Which of the lines below hold the word "bottle"? Pull each of them out.
= = = =
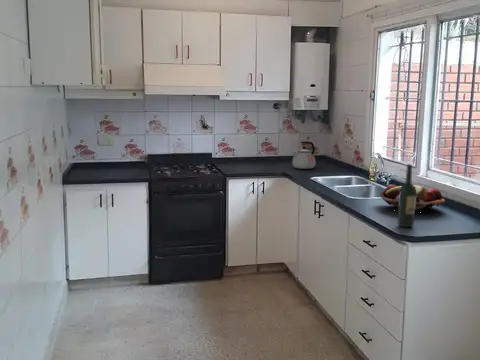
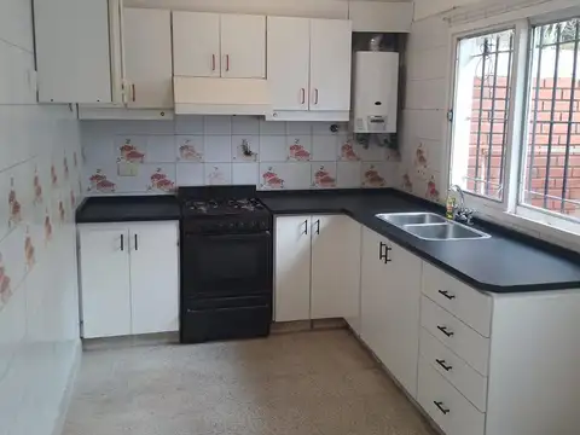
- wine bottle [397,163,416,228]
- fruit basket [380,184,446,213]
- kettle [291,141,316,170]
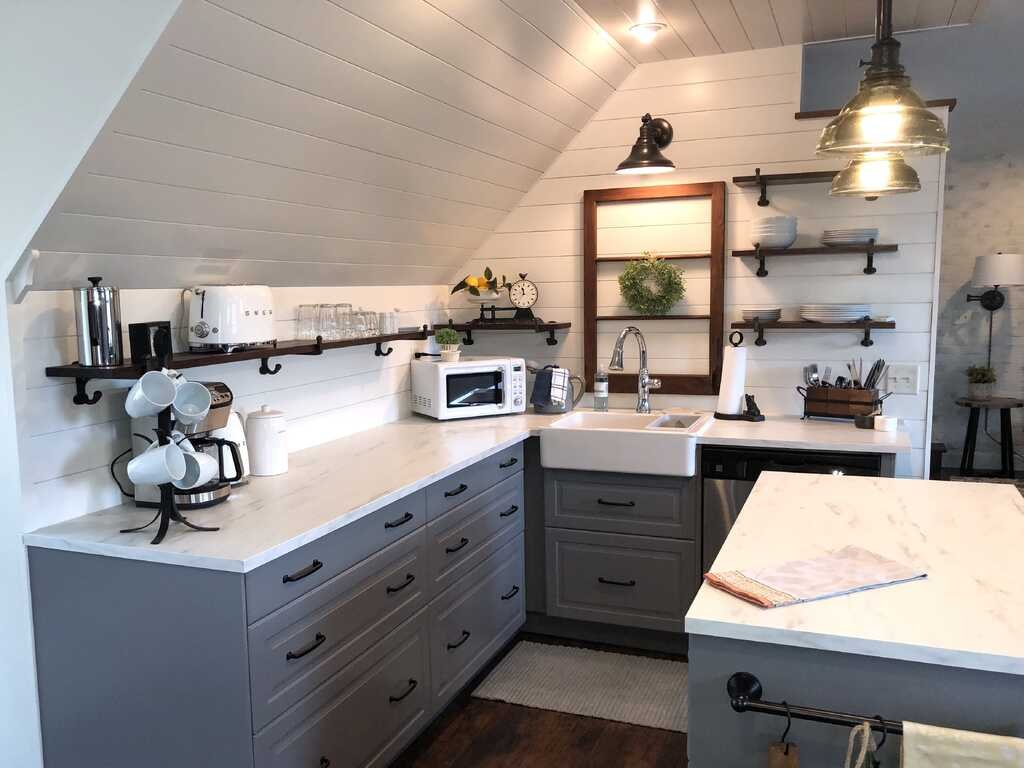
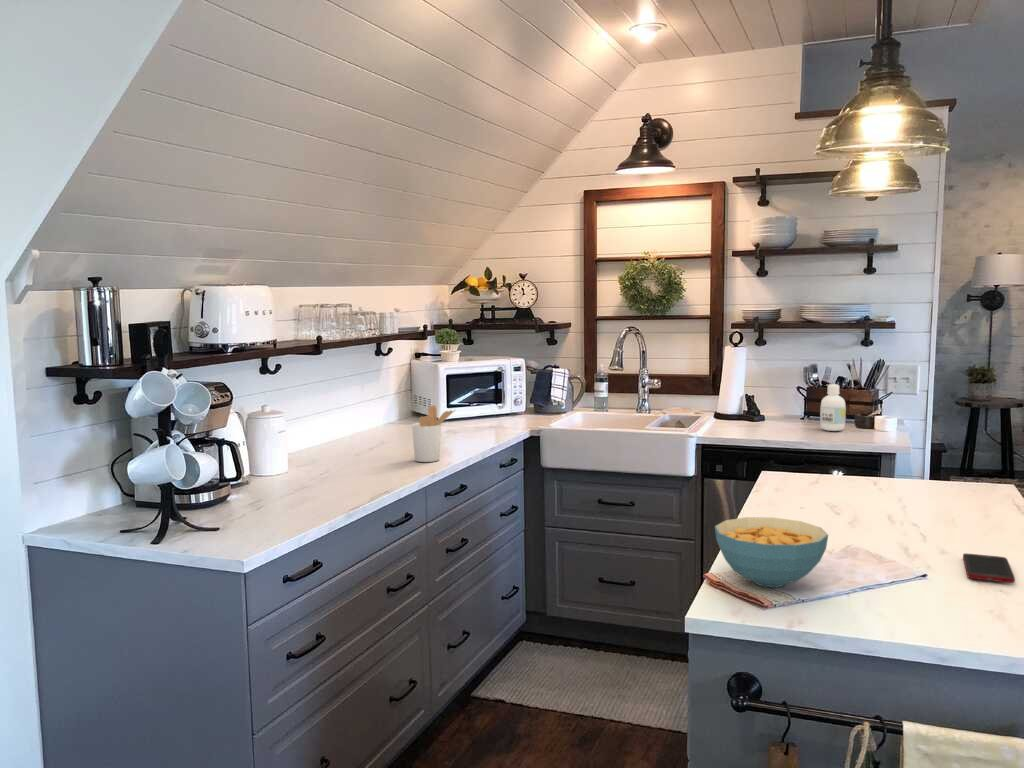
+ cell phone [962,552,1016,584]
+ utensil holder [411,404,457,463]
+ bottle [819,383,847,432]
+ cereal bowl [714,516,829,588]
= = = =
• _Response area_
- wine bottle [397,163,416,228]
+ bottle [819,383,847,432]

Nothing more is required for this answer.